Problem details:
In this exercise, reproduce all the entries that follow exactly.

** Start Data to process **

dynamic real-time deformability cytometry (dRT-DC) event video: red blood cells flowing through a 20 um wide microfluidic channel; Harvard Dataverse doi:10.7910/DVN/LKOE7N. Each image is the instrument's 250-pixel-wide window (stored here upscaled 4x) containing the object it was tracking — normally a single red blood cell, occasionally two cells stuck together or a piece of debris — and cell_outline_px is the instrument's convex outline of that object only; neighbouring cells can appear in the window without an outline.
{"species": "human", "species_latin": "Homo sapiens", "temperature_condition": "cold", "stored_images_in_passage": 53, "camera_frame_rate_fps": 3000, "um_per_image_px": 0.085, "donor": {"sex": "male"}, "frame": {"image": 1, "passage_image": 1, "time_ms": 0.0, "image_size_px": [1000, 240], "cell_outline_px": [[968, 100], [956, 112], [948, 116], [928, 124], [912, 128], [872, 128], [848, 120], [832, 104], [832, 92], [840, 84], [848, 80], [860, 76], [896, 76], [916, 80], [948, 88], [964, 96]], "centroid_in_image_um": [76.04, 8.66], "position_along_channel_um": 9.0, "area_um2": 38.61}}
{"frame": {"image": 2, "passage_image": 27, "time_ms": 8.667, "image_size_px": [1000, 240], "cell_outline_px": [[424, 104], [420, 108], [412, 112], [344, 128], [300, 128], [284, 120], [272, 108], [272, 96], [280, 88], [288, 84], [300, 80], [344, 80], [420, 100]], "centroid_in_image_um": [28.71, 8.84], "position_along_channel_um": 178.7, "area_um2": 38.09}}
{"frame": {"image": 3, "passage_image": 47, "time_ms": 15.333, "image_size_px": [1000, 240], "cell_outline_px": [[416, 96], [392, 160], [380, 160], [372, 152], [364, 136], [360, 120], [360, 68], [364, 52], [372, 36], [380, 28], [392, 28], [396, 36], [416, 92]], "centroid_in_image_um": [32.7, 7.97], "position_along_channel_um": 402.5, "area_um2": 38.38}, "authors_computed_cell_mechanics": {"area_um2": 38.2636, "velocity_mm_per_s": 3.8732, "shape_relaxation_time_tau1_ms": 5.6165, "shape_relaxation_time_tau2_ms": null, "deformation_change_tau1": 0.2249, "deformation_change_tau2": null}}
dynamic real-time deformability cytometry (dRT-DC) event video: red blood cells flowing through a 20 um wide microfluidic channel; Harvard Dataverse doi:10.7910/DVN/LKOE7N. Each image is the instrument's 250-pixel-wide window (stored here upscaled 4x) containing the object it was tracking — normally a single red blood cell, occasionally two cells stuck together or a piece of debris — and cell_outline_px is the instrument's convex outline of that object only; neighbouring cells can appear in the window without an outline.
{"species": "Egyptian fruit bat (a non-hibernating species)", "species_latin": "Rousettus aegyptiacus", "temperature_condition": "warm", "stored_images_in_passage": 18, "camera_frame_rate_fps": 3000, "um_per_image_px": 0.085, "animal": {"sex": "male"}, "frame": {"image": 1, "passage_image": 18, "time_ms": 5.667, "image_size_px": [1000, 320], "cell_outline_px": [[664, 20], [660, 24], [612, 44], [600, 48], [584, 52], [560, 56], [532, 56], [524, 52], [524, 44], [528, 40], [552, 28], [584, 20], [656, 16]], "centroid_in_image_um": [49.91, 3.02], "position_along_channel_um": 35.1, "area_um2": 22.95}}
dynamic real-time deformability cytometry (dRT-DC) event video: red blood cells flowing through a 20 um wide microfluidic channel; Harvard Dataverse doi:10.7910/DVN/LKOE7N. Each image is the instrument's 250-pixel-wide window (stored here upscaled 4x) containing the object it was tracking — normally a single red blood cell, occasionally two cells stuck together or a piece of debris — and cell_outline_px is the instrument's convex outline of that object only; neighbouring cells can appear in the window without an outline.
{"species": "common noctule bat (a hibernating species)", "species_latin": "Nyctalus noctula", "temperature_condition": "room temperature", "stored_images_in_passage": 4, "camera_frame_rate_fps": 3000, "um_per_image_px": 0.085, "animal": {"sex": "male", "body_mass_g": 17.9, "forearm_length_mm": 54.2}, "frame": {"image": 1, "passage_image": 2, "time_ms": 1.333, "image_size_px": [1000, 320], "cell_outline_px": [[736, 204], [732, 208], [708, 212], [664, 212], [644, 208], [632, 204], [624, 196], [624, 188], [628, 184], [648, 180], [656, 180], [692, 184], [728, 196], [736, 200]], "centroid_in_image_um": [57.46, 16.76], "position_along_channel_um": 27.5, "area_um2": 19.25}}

** End Data to process **

Response below:
dynamic real-time deformability cytometry (dRT-DC) event video: red blood cells flowing through a 20 um wide microfluidic channel; Harvard Dataverse doi:10.7910/DVN/LKOE7N. Each image is the instrument's 250-pixel-wide window (stored here upscaled 4x) containing the object it was tracking — normally a single red blood cell, occasionally two cells stuck together or a piece of debris — and cell_outline_px is the instrument's convex outline of that object only; neighbouring cells can appear in the window without an outline.
{"species": "human", "species_latin": "Homo sapiens", "temperature_condition": "cold", "stored_images_in_passage": 53, "camera_frame_rate_fps": 3000, "um_per_image_px": 0.085, "donor": {"sex": "male"}, "frame": {"image": 1, "passage_image": 1, "time_ms": 0.0, "image_size_px": [1000, 240], "cell_outline_px": [[968, 100], [956, 112], [948, 116], [928, 124], [912, 128], [872, 128], [848, 120], [832, 104], [832, 92], [840, 84], [848, 80], [860, 76], [896, 76], [916, 80], [948, 88], [964, 96]], "centroid_in_image_um": [76.04, 8.66], "position_along_channel_um": 9.0, "area_um2": 38.61}}
{"frame": {"image": 2, "passage_image": 27, "time_ms": 8.667, "image_size_px": [1000, 240], "cell_outline_px": [[424, 104], [420, 108], [412, 112], [344, 128], [300, 128], [284, 120], [272, 108], [272, 96], [280, 88], [288, 84], [300, 80], [344, 80], [420, 100]], "centroid_in_image_um": [28.71, 8.84], "position_along_channel_um": 178.7, "area_um2": 38.09}}
{"frame": {"image": 3, "passage_image": 47, "time_ms": 15.333, "image_size_px": [1000, 240], "cell_outline_px": [[416, 96], [392, 160], [380, 160], [372, 152], [364, 136], [360, 120], [360, 68], [364, 52], [372, 36], [380, 28], [392, 28], [396, 36], [416, 92]], "centroid_in_image_um": [32.7, 7.97], "position_along_channel_um": 402.5, "area_um2": 38.38}, "authors_computed_cell_mechanics": {"area_um2": 38.2636, "velocity_mm_per_s": 3.8732, "shape_relaxation_time_tau1_ms": 5.6165, "shape_relaxation_time_tau2_ms": null, "deformation_change_tau1": 0.2249, "deformation_change_tau2": null}}
dynamic real-time deformability cytometry (dRT-DC) event video: red blood cells flowing through a 20 um wide microfluidic channel; Harvard Dataverse doi:10.7910/DVN/LKOE7N. Each image is the instrument's 250-pixel-wide window (stored here upscaled 4x) containing the object it was tracking — normally a single red blood cell, occasionally two cells stuck together or a piece of debris — and cell_outline_px is the instrument's convex outline of that object only; neighbouring cells can appear in the window without an outline.
{"species": "Egyptian fruit bat (a non-hibernating species)", "species_latin": "Rousettus aegyptiacus", "temperature_condition": "warm", "stored_images_in_passage": 18, "camera_frame_rate_fps": 3000, "um_per_image_px": 0.085, "animal": {"sex": "male"}, "frame": {"image": 1, "passage_image": 18, "time_ms": 5.667, "image_size_px": [1000, 320], "cell_outline_px": [[664, 20], [660, 24], [612, 44], [600, 48], [584, 52], [560, 56], [532, 56], [524, 52], [524, 44], [528, 40], [552, 28], [584, 20], [656, 16]], "centroid_in_image_um": [49.91, 3.02], "position_along_channel_um": 35.1, "area_um2": 22.95}}
dynamic real-time deformability cytometry (dRT-DC) event video: red blood cells flowing through a 20 um wide microfluidic channel; Harvard Dataverse doi:10.7910/DVN/LKOE7N. Each image is the instrument's 250-pixel-wide window (stored here upscaled 4x) containing the object it was tracking — normally a single red blood cell, occasionally two cells stuck together or a piece of debris — and cell_outline_px is the instrument's convex outline of that object only; neighbouring cells can appear in the window without an outline.
{"species": "common noctule bat (a hibernating species)", "species_latin": "Nyctalus noctula", "temperature_condition": "room temperature", "stored_images_in_passage": 4, "camera_frame_rate_fps": 3000, "um_per_image_px": 0.085, "animal": {"sex": "male", "body_mass_g": 17.9, "forearm_length_mm": 54.2}, "frame": {"image": 1, "passage_image": 2, "time_ms": 1.333, "image_size_px": [1000, 320], "cell_outline_px": [[736, 204], [732, 208], [708, 212], [664, 212], [644, 208], [632, 204], [624, 196], [624, 188], [628, 184], [648, 180], [656, 180], [692, 184], [728, 196], [736, 200]], "centroid_in_image_um": [57.46, 16.76], "position_along_channel_um": 27.5, "area_um2": 19.25}}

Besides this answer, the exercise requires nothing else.